## Directions for this task
From the line containing "意外と知らない？車のドアストライカーの役" onward to the last line of the data below, copy each line exactly and add nothing.

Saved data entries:

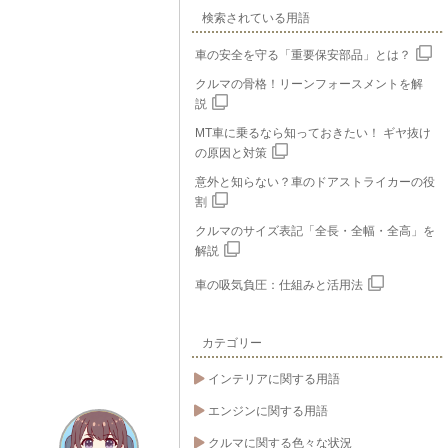
検索されている用語
車の安全を守る「重要保安部品」とは？
クルマの骨格！リーンフォースメントを解
説
MT車に乗るなら知っておきたい！ ギヤ抜け
の原因と対策
意外と知らない？車のドアストライカーの役
割
クルマのサイズ表記「全長・全幅・全高」を
解説
車の吸気負圧：仕組みと活用法
カテゴリー
インテリアに関する用語
エンジンに関する用語
クルマに関する色々な状況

## Your response
意外と知らない？車のドアストライカーの役
割
クルマのサイズ表記「全長・全幅・全高」を
解説
車の吸気負圧：仕組みと活用法
カテゴリー
インテリアに関する用語
エンジンに関する用語
クルマに関する色々な状況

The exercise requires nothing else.